7. Pouvoir Magique - “Chalawan”

Like a psychoactive ayahuasca brew, the intoxicating "shamanic techno" of Parisian duo Pouvoir Magique's LP Disparition, is an exhilarating trip into unfamiliar territory. Formed in November of 2011, "Magic Power" is the musical project of Clément Vincent and Bertrand Cerruti, who over the years, have cleverly merged several millennia of songs from around the world with 21st-century beats and widescreen electro textures. Lest ye be worried, this is anything but Deep Forest.

In the spring of 2013, Pouvoir Magique co-founded the "Mawimbi" collective, a project designed to unite African musical heritage with contemporary soundscapes, and released two EPs. Within days of launching their label Musiques de Sphères, the duo's studio was burglarized and a hard drive with six years of painstakingly curated material had vanished. After tracking down demos they shared with friends before their final stages of completion, Clément and Bertrand reconstructed an album of 12 tracks.

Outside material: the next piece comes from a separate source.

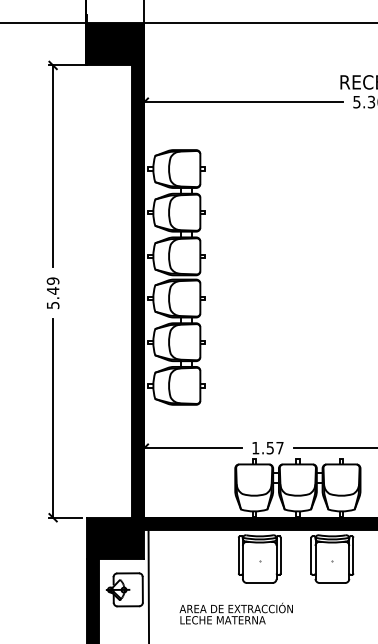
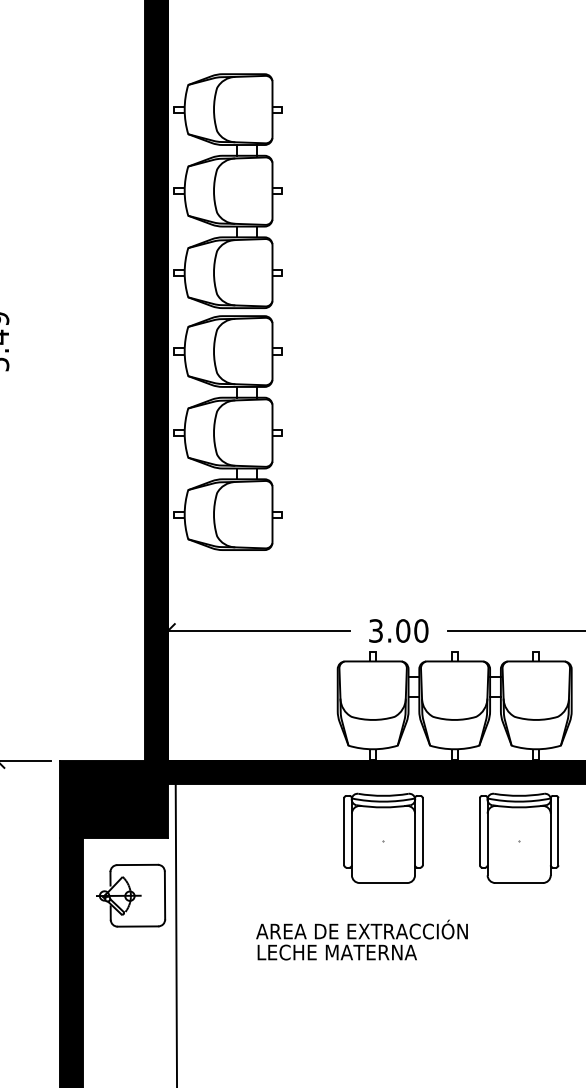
text: (267, 447) -> (397, 629), 1.57 -> 3.00
text: (235, 613) -> (360, 939), moved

Unfinished though they might be, each song is a marvelous thing to behold. Their stunning 2016 single "Eclipse," with its cinematic video, might have been one of the most immediate songs on the record, but it's the pulsing "Chalawan," with its guttural howls, fluttering flute-like passages, and driving, hypnotic beats that truly mesmerizes.

6. Purple Disco Machine - “Body Funk” & “Devil In Me” (TIE)

Whenever a bevy of guest artists appears on a debut record, it's often best to approach the project with caution. 85% of the time, the collaborative partners either overshadow the proceedings or detract from the vision of the musician whose name is emblazoned across the top of the LP. There are, however, pleasant exceptions to the rule and Tino Piontek's Soulmatic is one of the year's most delightfully cohesive offerings. The Dresden-born Deep Funk innovator, aka Purple Disco Machine, has risen to international status since 2009, releasing one spectacular track and remix after another. It should go without saying that this long-awaited collection, featuring everyone from Kool Keith to Faithless and Boris D'lugosch, is ripe with memorable highlights.

The saucy, soaring "Mistress" shines a spotlight on the stellar pipes of "UK soul hurricane" Hannah Williams. While it might be a crowning moment within the set, its the strutting discofied "Body Funk", and the album's first single, "Devil In Me", that linger long after the record has stopped spinning. The former track with its camptastic fusion of '80s Sylvester gone 1940s military march, and the latter anthem, a soulful stunner that samples the 1968 Stax hit "Private Number", and features the vocal talents of Duane Harden and Joe Killington, feels like an unearthed classic. Without a doubt, the German DJ's debut is one of the best dance records of the year.